My sense is this route is more demanding than others that are rated strenuous. Has anyone else done this route?Oct 24, 2010 at 1:33 pm #1657495Oct 24, 2010 at 1:46 pm #1657497Oct 24, 2010 at 1:57 pm #1657501Oct 24, 2010 at 2:07 pm #1657504
The pack sits at the top of an unnamed pass. I'm facing WEM026. The route descends a boulder field from the pass, and then ascends to the tarn. If you didn't follow the "best route" you'd take a right at the tarn.
I'm about five hours from the tarn from where the photo was taken. There is no way I felt that I could move quickly down the boulders.Oct 24, 2010 at 2:11 pm #1657507Oct 24, 2010 at 2:17 pm #1657510
There is no trail here. You just take the least steep fall line and control the weight onto your downhill foot until your certain the rock won't move on you.
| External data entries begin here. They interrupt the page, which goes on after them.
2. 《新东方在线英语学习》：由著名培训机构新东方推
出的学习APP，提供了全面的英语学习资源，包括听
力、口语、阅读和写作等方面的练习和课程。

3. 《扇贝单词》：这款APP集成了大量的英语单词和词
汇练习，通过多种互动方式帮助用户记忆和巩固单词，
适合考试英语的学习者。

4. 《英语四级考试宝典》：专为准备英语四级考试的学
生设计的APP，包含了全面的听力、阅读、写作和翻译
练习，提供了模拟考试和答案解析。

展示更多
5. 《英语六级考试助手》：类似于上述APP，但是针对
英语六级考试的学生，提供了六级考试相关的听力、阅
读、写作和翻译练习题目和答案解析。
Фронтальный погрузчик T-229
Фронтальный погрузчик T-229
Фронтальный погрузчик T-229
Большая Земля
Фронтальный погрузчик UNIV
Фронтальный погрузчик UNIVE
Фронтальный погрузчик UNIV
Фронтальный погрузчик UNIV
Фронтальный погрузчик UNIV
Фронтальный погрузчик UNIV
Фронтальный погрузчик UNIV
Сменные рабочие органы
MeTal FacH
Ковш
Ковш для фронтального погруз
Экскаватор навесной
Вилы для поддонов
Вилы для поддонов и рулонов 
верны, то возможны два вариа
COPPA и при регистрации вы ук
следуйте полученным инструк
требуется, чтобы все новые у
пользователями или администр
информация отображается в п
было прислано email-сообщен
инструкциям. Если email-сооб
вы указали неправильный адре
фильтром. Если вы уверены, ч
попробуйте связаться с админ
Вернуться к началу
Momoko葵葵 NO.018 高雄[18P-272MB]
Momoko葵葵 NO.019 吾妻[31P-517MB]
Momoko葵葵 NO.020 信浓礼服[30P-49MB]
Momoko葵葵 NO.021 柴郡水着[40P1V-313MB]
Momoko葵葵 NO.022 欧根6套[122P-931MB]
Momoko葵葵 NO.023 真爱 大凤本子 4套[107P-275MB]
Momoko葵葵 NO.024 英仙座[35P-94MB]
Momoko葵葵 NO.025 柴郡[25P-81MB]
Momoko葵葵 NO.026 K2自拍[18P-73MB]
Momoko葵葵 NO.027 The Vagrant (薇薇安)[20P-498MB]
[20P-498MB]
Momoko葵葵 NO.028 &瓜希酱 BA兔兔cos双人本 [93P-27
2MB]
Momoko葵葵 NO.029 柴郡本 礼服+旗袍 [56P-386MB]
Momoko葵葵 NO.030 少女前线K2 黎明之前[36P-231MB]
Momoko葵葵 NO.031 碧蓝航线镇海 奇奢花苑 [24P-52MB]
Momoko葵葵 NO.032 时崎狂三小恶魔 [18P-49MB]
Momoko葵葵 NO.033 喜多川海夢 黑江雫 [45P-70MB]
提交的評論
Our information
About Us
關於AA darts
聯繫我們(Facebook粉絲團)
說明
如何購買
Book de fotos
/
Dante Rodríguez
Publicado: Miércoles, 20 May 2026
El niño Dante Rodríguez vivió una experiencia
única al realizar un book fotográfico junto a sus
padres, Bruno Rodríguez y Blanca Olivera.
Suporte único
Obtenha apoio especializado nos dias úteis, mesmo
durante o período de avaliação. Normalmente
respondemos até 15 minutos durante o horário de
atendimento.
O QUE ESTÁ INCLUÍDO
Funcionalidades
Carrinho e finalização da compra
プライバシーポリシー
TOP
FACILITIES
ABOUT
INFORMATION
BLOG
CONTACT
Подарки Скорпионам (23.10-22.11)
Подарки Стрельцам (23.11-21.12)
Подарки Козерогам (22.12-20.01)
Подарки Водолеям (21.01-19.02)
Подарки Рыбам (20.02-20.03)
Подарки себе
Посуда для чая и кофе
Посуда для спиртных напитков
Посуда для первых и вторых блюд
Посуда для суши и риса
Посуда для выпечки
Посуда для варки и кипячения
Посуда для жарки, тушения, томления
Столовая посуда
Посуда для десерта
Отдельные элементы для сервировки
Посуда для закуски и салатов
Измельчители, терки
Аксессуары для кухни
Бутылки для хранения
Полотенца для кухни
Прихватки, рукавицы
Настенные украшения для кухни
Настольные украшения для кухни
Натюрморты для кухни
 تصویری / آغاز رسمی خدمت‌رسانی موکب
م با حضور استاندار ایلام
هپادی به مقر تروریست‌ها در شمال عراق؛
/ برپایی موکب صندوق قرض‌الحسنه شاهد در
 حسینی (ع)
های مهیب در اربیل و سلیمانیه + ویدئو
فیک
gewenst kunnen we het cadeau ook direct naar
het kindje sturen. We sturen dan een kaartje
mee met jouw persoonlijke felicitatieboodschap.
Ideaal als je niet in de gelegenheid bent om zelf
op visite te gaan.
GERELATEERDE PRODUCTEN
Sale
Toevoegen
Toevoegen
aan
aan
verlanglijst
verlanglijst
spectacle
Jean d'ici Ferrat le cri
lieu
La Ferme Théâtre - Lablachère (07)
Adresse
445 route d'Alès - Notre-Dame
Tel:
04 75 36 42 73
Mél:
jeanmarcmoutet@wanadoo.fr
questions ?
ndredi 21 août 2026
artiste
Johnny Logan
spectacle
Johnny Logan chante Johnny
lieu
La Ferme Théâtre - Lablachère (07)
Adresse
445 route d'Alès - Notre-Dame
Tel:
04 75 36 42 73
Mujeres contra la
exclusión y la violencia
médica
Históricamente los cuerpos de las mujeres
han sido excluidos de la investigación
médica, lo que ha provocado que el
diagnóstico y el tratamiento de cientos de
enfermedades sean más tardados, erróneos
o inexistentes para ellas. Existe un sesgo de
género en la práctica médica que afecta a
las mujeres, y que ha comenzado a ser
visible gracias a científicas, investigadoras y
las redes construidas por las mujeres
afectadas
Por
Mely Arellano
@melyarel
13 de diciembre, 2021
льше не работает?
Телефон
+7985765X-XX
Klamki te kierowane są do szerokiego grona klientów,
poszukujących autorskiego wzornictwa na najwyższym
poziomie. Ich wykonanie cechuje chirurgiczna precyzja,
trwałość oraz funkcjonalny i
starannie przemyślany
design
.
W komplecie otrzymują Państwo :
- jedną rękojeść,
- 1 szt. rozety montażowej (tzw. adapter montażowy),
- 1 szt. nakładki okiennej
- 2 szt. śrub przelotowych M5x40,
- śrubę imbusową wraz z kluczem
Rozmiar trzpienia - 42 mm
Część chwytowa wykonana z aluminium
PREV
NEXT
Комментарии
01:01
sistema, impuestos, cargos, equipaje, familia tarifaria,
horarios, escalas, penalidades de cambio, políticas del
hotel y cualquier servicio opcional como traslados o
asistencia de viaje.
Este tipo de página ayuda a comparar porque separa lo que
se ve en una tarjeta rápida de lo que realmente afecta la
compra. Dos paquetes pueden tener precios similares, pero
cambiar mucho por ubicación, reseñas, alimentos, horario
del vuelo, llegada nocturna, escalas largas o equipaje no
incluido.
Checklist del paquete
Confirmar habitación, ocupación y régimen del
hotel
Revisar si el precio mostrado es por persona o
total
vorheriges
And then repeat as necessary…
Leviathan Peak is to my right.Oct 24, 2010 at 2:26 pm #1657514
The descent route described above is just to the right of the Sea Monster or Leviathan Peak. There was no snow there for my trip, but it is in the shade most of the day. Any earlier in the year would have snow.
Behind me is the tarn shown in WEM026 above.
One of the only flat places around for a camp, and it wasn't especially cold or windy that night.Oct 24, 2010 at 2:55 pm #1657526
At a distance the route often may look impassable. And, if your vision is no longer 20/20, even with corrective lenses, as mine is, it can definitely raise one's anxiety level!
Especially, if you knew beforehand that the route takes you here:
But, once you get there the route may not be quite so bad at all. There may be a use trail that marks the route. Having said that, there hasn't been any maintenance over several snows, if there ever was any.
In this stretch I lengthened the downhill pole and shortened the uphill pole. Vertigo was kept at a minimum with eyes fixed firmly on the route.
Having said that, sometimes what looked straightforward turned treacherous after you were committed. This stretch of tundra looked harmless enough. A chocolate GU and I'd be at the top in an hour. Unfortunately, that tundra covered rotten rock that crumbled under foot, requiring the use of my hands. Several weeks after this trip I continued to lose skin off my finger tips.
I should have mentioned earlier if it isn't obvious from the photos that the Weminuche High Route should be taken with an internal frame pack that can be cinched closely to your back. It is windy and steep and keeping your balance is paramount. You may need to use your hands on short notice, so bending over with a flexible frame is essential.Oct 24, 2010 at 3:01 pm #1657529
The beginning and end of the High Route takes you through the mining history of the region. The picture below shows the remnants of a building well above timberline that has collapsed.
Note the number of nails that were used to keep the boards secure. It still wasn't enough.